### WORK TASK
All lines of the material below that include the string "Política" are to be copied.

### DATA PROVIDED
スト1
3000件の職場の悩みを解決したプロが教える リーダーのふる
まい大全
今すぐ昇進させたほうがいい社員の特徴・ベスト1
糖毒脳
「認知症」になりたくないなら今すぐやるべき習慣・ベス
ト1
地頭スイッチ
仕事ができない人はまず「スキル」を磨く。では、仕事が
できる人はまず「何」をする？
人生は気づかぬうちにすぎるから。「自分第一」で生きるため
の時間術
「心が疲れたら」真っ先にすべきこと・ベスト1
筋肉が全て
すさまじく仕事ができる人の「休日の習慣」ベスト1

---

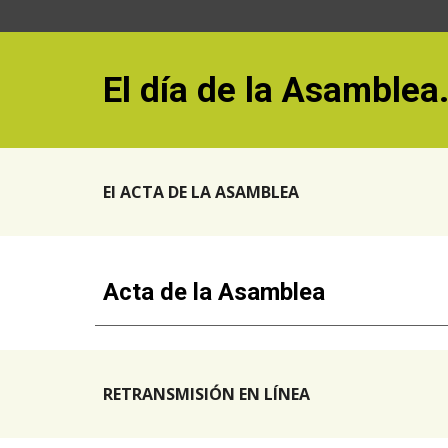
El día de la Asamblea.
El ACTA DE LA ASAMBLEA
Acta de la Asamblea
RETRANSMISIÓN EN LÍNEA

---

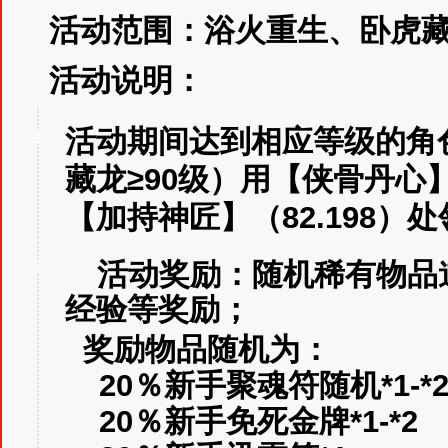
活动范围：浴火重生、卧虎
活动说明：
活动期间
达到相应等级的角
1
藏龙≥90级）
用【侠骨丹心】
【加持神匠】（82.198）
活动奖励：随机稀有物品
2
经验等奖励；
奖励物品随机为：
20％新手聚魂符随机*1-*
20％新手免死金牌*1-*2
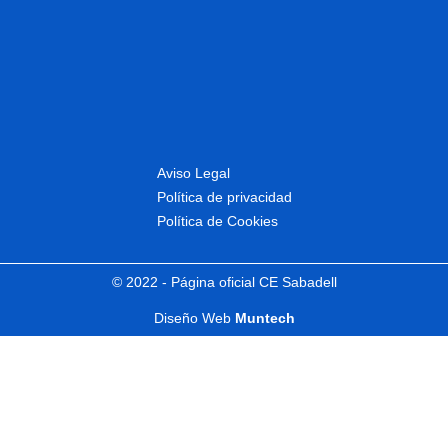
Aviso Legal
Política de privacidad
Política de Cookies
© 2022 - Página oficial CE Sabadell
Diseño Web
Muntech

### TASK OUTPUT
Política de privacidad
Política de Cookies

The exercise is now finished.